J’étais enfin arrivé à la grotte que certaines personnes allumèrent quelques torches sur les
murs, ce qui ne servait à presque rien puisque l’obscurité était telle que, telle un trou noir, elle
engloutissait la moindre parcelle de lumière qui arrivait à son antre. Ou alors c’était le fleuve. Mais
cela n’a aucune importance. Tout le monde se mit en rangs puis s’assit en tailleur. Je fit de même,
puis nous commencèrent à entonner « Trois jeunes tambours s’en revenaient de guerre, s’en
revenaient de guerre, et ri et ran, ran pa ta plan, s’en revenaient de guerre », comme pour encourager
Charon à venir nous voir.

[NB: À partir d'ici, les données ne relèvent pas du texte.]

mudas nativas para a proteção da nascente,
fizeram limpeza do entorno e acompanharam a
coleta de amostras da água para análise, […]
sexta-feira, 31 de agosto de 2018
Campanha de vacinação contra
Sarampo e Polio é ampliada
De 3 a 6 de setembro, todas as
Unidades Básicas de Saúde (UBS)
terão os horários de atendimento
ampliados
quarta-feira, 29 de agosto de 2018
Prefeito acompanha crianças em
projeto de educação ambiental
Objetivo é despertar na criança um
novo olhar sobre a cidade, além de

En vain, bien sûr, comme tout le monde le savait, mais je pense que c’était
plutôt pour se donner un espoir, une petite lueur dans les yeux. Nous nous sommes arrêtés, et, dans
un silence absolu, en excluant bien sûr l’assourdissant concert que nous donnait le torrent ardent
juste devant nous, nous attendîmes. Nous attendîmes à peu près 15 minutes avant d’entendre les plus
vieux d’entre nous chantonner, comme dans une espèce de transe :
« Lundi matin L’Empereur, sa femme et le petit prince, sont venus chez moi pour me serrer la pince,
mais comme j’étais parti, le petit prince a dit : puisque c’est ainsi nous reviendrons mardi. »
Les lueurs dans les yeux s’éteignirent. Tout espoir était fini.
Ce n’était pas aujourd’hui que nous allions traverser le fleuve des Enfers.